The RNC, joined by the National Republican Congressional Committee and GOP Representatives Ben Cline and Morgan Griffith of Virginia, argues the amendment process fails to meet constitutional requirements. According to the complaint, the amendment was not passed in compliance with the required intervening-election procedure and the ballot language differs from what lawmakers approved.

“Virginia Democrats are trying to ram through an illegal redistricting scheme that a court has already called a blatant abuse of power,” said RNC Chair Joe Gruters in a statement. “Despite nearly half of Virginians supporting President Donald Trump, Governor Abigail Spanberger and Democrats are working to silence voters and lock in permanent political control. They’re ignoring the state Constitution, misleading voters, and rushing a sham election.”

Under Virginia’s constitution, a proposed amendment must pass the General Assembly in two separate sessions with an intervening general election between votes before being submitted to voters. The RNC contends that requirement was not properly satisfied and that the April referendum is scheduled prematurely.

The lawsuit also challenges House Bill 1384, which schedules the April 21 special election and provides $5 million in funding for it, arguing early voting begins March 6—a timeframe plaintiffs claim violates constitutional requirements.

According to the complaint, the proposed amendment would strip authority from the Virginia Redistricting Commission established by voters in 2020 to oversee nonpartisan map-drawing and return that power to the Democrat-controlled General Assembly. Democrat leaders argue the amendment would “restore fairness” to Virginia’s congressional maps by addressing partisan imbalances ahead of upcoming elections, with ballot language asking voters whether the Constitution should be amended to allow temporary congressional district adjustments for “restoring fairness in the upcoming elections.”

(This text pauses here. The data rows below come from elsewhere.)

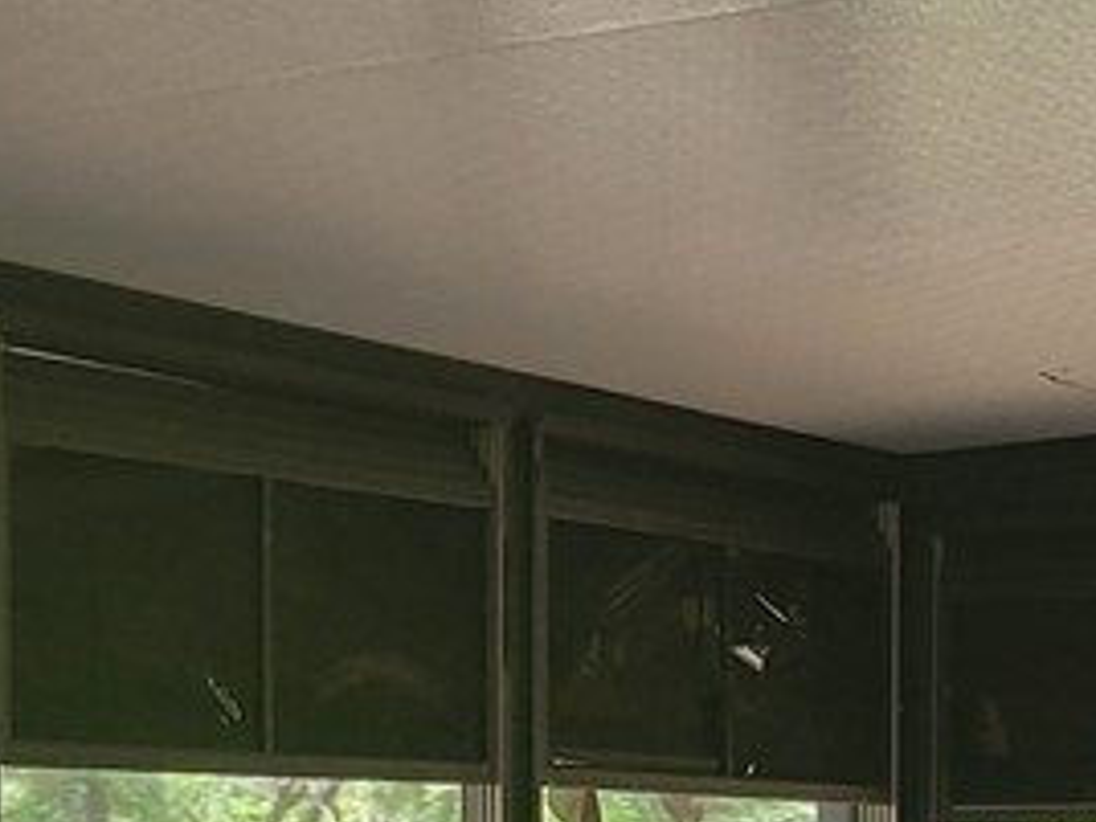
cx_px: 478
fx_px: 4908
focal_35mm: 155
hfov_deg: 12.7
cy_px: 810
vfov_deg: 9.5
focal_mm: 5.4
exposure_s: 1/120
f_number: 1.8
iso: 64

The dispute unfolds amid a national trend of mid-decade redistricting efforts. Although congressional maps are typically redrawn only after the decennial census, lawmakers in states like Texas and California have pursued outside-the-cycle redistricting as partisan control of the U.S. House has tightened.

In Virginia, the proposed amendment could flip as many as four Republican-held seats in the state’s 11-member U.S. House delegation—potentially creating a 10-1 Democrat majority from the current 6-5 Republican edge. With U.S. House control often decided by narrow margins, even a few shifts in Virginia could carry outsized implications for midterm elections.